Text section START

Scottish computer science teacher

Toni Scullion is a Scottish computer science teacher who founded the charity dressCode, which aims to advance computing science in schools, with a particular focus on closing the gender gap. She also co-founded the Ada Scotland Festival, which "brings together partners involved in addressing the issue of gender balance in computing science education in Scotland."

She has taught computing science at St Kentigern's Academy in Blackburn, West Lothian. She has received a number of accolades recognising her work to advance Computing Science and to improve diversity, including being nominated for a secondary teacher of the year at the Scotland Women in Technology awards three times, of which she has won twice and her charity dressCode has received multiple awards.

== Talks ==
Scullion has been a speaker at many events talking about her work with dressCode and closing the gender gap in computing science.

- EduTech conference, 2019
- MBN Solutions, "If they can't see it, they won’t be it"
- Cyber Scotland connect, volume 5
- Edinburgh's Women in Tech conference
- PWC TechSheCan charter Scottish launch
- Hoppers International Women's day conference, 2020
- Institution of Engineering and Technology
- West Lothian College, Interrupt19 Festival

== Awards ==
Scullion has won a variety of accolades for her work in furthering women in technology throughout her career.

- Champion of Champions at the Scottish Cyber Awards 2017.
- Secondary teacher of the year at the Scottish Women in Tech Awards 2018
- Cyber Security Teacher of the Year at the Scottish Cyber Awards 2019.
- Secondary Teacher of the Year at the Scottish Women in Tech Awards 2019.
- Highly Acclaimed Security Serious Unsung Heroes awards 2019
- Gender Diversity Champion of the Year at the Scottish Women in Tech Awards 2019.
- Secondary Teacher of the Year at the Scottish Women in Tech Awards 2019.

Text section END
Dataset START

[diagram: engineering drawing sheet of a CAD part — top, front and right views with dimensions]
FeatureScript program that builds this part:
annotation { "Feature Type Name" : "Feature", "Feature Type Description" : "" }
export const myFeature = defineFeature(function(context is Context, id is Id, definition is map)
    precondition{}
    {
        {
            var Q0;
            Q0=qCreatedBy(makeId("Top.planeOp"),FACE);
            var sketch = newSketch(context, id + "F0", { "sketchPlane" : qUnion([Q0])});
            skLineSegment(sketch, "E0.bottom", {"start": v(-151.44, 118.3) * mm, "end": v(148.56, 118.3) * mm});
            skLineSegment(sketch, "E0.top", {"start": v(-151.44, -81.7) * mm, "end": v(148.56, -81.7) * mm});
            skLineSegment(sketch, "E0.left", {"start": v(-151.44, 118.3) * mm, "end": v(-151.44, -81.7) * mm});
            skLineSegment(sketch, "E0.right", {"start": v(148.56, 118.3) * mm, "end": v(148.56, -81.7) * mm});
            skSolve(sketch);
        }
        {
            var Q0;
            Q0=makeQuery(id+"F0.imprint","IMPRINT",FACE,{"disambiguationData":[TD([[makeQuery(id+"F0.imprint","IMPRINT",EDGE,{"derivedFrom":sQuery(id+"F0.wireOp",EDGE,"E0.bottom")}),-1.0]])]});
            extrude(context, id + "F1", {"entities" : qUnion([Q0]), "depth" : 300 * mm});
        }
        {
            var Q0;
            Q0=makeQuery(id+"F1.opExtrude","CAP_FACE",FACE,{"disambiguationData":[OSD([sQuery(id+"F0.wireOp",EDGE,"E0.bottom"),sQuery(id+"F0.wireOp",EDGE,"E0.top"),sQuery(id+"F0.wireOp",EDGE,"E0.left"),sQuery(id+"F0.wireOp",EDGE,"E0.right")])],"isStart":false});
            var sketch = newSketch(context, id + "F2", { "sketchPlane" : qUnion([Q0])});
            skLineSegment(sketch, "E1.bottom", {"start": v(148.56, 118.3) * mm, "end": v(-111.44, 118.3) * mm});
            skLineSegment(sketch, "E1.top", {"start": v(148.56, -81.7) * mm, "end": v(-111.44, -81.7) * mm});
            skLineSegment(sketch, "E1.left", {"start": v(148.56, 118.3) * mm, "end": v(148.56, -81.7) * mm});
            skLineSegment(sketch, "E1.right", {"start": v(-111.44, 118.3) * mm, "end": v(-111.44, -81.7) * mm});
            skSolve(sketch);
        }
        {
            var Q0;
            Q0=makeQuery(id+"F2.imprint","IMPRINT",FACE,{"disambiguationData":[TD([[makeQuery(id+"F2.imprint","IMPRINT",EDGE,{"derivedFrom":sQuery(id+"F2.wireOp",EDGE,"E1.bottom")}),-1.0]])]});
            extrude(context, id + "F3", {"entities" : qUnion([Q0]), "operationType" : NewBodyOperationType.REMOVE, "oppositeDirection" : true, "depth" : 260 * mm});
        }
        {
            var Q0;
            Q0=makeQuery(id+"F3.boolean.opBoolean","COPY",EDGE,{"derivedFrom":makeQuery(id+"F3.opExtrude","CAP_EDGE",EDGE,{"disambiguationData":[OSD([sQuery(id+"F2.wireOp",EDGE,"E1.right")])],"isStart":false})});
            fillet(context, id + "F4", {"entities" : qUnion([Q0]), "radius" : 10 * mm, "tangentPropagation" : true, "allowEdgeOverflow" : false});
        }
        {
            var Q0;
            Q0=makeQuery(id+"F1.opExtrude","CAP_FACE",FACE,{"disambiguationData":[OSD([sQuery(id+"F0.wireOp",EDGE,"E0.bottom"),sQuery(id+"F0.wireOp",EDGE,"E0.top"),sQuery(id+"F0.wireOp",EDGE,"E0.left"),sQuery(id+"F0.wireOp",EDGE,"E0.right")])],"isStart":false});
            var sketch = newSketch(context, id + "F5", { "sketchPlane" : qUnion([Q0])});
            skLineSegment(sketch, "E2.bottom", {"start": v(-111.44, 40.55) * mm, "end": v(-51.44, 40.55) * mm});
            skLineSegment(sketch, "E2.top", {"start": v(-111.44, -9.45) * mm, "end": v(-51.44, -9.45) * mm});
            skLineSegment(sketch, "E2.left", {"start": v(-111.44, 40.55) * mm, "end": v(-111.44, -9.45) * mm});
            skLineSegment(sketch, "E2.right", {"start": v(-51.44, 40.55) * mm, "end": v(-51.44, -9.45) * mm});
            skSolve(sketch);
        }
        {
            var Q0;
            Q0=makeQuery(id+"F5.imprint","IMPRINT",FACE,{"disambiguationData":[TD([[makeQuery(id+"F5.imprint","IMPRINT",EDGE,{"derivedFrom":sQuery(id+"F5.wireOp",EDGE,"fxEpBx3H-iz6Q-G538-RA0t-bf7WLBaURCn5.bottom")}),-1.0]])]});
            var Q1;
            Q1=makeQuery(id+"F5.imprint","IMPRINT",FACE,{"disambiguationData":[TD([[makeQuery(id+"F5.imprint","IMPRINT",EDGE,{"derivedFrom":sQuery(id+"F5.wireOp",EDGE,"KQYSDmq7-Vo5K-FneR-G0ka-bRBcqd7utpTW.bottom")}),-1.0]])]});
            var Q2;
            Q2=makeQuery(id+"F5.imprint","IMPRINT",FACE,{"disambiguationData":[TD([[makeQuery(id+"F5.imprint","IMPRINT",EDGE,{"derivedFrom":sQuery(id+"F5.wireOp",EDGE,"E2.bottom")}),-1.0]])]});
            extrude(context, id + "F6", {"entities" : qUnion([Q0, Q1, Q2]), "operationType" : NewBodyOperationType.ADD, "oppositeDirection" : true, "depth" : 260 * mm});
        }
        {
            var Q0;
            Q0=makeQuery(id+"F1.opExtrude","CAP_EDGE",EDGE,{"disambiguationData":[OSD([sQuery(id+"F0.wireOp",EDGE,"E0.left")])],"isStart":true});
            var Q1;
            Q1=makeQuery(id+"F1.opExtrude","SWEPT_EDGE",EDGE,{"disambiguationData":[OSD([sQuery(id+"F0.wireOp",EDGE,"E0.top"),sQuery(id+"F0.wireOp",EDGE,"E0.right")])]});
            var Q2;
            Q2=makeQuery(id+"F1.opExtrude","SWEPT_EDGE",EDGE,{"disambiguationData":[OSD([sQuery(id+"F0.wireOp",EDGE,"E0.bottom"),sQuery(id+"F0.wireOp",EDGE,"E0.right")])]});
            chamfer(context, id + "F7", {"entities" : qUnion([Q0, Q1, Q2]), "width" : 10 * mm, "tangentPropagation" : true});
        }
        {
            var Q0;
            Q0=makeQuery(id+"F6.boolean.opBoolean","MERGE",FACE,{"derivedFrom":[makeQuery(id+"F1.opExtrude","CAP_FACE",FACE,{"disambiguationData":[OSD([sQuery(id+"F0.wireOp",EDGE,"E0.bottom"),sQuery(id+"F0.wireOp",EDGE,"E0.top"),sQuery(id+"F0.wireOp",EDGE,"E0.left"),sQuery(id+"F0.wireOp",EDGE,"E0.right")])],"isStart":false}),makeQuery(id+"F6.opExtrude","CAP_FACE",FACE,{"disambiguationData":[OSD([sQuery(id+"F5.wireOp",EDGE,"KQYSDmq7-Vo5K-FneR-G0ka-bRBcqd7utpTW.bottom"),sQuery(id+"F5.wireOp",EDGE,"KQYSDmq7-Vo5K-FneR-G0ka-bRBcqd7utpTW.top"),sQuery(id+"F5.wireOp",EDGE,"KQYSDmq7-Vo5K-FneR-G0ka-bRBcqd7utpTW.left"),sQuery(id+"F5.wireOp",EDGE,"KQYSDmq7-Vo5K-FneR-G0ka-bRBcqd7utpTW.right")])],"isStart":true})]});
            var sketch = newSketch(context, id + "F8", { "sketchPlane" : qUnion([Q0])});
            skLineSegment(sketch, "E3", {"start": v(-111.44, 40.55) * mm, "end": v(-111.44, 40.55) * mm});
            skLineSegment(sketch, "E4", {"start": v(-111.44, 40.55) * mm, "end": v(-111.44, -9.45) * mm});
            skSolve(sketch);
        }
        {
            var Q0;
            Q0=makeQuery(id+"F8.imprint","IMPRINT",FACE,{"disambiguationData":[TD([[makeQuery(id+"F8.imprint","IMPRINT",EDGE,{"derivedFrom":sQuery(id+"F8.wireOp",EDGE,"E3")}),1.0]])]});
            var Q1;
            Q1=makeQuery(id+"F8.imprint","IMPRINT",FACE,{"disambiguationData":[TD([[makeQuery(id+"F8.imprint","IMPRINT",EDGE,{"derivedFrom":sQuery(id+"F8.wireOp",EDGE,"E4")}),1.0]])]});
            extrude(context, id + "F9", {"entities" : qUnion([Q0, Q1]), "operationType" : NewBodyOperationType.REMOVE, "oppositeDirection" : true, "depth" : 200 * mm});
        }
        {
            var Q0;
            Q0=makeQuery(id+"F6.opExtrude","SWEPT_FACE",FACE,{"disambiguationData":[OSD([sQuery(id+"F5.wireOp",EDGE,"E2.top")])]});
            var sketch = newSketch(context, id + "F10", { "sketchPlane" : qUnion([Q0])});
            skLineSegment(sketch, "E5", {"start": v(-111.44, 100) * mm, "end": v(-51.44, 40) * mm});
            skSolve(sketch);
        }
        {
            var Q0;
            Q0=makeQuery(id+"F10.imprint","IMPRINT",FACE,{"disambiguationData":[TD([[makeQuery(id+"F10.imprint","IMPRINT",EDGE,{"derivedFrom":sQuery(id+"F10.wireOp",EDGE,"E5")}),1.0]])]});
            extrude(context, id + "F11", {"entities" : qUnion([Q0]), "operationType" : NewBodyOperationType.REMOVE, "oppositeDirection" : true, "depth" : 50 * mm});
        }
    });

Dataset END

**Action item**
Turn the paragraph in the text about Toni Scullion that begins "Toni Scullion is a Scottish computer science teacher" into a short bulleted list that keeps its main facts. Work only from the text about Toni Scullion.

**Task response**
- Scottish computer science teacher
- Founded the charity dressCode, which works to advance computing science in schools, with a focus on closing the gender gap
- Co-founded the Ada Scotland Festival, which brings together partners working on gender balance in computing science education in Scotland